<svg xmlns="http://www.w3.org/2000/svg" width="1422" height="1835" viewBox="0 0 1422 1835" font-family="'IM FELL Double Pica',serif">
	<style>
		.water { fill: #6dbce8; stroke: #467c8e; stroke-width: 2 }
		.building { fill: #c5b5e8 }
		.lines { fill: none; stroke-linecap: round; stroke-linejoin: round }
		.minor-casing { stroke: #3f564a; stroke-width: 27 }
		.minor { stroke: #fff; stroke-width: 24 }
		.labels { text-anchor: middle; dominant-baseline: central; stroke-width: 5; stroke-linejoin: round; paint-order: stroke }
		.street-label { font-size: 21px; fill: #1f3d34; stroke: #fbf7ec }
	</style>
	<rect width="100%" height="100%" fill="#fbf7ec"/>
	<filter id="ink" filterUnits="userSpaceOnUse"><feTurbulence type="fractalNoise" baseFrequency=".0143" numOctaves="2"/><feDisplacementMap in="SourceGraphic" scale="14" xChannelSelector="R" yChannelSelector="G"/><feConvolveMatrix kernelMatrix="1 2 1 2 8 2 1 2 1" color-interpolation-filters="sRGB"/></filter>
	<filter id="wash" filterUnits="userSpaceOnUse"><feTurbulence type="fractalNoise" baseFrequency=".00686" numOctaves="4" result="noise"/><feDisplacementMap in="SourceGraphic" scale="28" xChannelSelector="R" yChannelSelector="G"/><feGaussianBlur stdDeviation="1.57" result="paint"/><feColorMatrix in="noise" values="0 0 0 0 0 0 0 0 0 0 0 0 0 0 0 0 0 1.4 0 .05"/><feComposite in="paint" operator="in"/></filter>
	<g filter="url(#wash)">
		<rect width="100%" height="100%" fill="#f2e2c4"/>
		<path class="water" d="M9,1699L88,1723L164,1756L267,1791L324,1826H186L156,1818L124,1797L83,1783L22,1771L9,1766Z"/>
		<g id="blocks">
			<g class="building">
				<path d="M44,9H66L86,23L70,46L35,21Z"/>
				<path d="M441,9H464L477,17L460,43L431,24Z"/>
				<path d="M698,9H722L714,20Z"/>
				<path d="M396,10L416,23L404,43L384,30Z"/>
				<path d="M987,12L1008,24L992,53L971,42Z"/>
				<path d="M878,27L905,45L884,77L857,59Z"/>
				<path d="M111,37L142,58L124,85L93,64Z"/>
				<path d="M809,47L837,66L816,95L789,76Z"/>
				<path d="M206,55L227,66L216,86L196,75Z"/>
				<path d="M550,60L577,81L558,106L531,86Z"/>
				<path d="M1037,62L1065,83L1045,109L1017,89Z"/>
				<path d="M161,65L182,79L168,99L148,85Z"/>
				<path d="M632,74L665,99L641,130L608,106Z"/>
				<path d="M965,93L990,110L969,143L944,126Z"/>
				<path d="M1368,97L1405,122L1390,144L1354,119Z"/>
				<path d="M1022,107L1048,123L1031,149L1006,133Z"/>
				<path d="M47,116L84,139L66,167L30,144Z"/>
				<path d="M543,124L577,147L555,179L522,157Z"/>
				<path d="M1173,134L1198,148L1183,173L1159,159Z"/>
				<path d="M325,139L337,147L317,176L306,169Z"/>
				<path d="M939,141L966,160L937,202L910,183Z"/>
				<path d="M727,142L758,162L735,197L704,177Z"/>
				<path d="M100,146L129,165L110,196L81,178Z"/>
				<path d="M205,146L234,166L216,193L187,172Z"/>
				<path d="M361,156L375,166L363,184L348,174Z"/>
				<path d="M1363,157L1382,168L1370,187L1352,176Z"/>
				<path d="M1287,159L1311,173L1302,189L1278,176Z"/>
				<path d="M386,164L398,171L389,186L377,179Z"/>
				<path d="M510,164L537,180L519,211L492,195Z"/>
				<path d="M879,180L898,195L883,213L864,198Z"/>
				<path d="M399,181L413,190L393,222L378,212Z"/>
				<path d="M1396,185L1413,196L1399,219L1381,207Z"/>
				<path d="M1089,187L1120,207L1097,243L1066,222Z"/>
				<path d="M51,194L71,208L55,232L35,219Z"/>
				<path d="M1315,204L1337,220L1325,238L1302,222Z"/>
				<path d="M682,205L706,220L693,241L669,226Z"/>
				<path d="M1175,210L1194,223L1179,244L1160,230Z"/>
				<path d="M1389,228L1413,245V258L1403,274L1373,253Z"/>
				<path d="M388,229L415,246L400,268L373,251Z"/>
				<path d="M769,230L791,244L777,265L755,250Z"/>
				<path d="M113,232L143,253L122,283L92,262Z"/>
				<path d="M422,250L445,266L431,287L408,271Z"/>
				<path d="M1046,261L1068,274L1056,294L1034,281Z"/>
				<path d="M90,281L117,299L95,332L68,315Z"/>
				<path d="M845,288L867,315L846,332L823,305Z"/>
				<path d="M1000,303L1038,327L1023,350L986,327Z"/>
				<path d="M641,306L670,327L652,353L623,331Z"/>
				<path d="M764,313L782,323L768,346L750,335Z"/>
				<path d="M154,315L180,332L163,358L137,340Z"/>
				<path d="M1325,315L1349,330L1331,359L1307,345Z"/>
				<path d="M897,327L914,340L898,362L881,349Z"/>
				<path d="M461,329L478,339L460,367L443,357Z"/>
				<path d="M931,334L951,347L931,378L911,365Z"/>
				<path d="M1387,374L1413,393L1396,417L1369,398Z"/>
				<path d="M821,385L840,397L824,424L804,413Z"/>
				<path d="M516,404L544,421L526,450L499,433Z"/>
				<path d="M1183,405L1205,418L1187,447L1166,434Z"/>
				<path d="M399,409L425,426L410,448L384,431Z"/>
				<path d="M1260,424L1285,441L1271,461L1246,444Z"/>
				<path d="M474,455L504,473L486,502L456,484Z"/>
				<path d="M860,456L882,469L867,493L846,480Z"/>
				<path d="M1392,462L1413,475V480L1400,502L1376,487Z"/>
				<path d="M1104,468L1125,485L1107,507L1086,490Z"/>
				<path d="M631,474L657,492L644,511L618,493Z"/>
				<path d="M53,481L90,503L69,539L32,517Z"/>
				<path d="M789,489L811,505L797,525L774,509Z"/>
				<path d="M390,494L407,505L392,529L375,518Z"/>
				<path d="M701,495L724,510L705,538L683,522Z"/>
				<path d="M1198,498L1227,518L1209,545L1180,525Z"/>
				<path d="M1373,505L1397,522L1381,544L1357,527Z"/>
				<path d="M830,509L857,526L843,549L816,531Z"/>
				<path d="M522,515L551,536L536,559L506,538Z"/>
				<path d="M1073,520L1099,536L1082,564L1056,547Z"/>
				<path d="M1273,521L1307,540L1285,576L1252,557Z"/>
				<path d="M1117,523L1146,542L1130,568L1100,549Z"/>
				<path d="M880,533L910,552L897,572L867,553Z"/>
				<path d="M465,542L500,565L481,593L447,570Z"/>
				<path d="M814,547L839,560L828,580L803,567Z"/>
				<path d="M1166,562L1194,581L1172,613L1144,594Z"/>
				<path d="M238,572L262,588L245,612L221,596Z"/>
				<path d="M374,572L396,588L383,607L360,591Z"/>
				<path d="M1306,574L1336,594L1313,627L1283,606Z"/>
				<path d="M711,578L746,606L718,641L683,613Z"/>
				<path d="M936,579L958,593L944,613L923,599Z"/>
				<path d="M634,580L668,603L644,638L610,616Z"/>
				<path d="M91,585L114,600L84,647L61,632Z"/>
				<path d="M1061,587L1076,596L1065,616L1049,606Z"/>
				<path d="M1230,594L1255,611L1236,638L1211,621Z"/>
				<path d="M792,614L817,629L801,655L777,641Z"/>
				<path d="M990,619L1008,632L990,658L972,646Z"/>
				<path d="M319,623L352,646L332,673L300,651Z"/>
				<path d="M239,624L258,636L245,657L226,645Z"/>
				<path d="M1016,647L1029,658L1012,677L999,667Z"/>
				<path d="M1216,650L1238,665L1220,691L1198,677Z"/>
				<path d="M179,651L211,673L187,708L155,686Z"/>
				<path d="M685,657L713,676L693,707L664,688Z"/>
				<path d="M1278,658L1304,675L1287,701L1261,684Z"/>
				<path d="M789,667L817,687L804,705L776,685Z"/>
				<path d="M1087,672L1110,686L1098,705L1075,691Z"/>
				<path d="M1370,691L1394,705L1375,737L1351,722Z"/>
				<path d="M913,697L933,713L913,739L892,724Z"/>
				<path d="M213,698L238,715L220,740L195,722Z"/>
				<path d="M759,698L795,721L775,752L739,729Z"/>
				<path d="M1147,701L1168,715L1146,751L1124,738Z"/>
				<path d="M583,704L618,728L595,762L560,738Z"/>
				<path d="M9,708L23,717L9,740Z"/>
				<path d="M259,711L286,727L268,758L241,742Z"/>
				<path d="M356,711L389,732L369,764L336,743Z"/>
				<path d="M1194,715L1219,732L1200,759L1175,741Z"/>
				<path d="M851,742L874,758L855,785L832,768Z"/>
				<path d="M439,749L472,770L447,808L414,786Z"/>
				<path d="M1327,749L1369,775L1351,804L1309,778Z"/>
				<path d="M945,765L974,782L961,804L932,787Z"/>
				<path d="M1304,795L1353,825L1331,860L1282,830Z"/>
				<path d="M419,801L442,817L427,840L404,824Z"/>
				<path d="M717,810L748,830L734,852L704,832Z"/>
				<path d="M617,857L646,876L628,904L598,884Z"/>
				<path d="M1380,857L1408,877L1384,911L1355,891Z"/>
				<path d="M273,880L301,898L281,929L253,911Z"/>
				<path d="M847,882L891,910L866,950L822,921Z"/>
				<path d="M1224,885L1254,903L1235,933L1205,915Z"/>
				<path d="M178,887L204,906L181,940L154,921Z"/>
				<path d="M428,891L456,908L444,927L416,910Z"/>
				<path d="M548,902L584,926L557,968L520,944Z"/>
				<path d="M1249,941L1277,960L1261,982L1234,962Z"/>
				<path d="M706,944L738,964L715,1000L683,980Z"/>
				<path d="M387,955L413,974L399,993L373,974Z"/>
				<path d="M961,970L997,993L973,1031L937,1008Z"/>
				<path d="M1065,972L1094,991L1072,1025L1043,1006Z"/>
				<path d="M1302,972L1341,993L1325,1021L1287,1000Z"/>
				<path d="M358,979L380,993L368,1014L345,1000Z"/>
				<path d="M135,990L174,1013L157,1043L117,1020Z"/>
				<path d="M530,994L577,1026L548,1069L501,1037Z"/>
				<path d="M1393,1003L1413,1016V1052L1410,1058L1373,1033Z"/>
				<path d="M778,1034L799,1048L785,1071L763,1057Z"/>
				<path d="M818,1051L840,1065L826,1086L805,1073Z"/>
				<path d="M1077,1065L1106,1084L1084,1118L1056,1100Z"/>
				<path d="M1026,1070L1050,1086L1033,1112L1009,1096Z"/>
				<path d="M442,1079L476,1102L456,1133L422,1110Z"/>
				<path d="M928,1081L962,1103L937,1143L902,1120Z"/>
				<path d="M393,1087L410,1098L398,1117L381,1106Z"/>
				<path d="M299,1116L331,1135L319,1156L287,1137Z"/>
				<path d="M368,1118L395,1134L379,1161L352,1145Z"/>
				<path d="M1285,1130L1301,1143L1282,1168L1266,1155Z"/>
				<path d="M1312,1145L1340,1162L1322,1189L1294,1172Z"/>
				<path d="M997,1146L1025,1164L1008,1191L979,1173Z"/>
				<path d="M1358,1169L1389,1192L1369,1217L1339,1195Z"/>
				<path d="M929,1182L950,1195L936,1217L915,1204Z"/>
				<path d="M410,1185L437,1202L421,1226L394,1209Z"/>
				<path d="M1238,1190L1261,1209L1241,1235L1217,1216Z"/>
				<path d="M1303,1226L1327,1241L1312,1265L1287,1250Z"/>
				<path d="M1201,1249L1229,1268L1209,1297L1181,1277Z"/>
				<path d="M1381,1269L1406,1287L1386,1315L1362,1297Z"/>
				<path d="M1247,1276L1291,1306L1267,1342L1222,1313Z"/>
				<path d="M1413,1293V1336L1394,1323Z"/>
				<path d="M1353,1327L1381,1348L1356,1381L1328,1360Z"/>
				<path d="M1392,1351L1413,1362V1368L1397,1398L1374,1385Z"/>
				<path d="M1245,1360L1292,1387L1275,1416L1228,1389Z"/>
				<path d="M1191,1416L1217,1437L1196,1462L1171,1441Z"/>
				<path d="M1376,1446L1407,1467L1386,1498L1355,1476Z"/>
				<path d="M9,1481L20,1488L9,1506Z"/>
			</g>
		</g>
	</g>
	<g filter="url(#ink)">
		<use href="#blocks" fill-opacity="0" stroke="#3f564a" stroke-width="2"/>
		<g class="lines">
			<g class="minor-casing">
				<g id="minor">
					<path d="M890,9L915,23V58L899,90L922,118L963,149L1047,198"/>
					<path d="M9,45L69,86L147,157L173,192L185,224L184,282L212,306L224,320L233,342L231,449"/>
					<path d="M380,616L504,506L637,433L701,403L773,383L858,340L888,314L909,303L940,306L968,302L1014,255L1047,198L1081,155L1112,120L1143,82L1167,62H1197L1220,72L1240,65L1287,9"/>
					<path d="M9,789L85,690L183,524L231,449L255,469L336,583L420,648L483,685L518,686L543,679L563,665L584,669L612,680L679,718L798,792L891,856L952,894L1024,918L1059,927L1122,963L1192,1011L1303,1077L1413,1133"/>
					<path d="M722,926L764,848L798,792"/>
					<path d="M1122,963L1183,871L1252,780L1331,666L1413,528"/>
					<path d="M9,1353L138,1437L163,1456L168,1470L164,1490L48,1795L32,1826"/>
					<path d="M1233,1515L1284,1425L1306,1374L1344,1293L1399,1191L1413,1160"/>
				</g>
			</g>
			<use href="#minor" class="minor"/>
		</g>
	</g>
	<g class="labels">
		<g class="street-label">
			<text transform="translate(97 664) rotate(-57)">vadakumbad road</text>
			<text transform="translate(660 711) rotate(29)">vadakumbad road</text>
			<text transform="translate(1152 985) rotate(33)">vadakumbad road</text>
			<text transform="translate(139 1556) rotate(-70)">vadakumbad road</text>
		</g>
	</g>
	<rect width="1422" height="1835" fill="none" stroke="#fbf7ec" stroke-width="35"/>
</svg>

— What needs to be done —
Scan the entries above. Copy each line that has the string "lines".

— Solution to the problem —
		.lines { fill: none; stroke-linecap: round; stroke-linejoin: round }
		<g class="lines">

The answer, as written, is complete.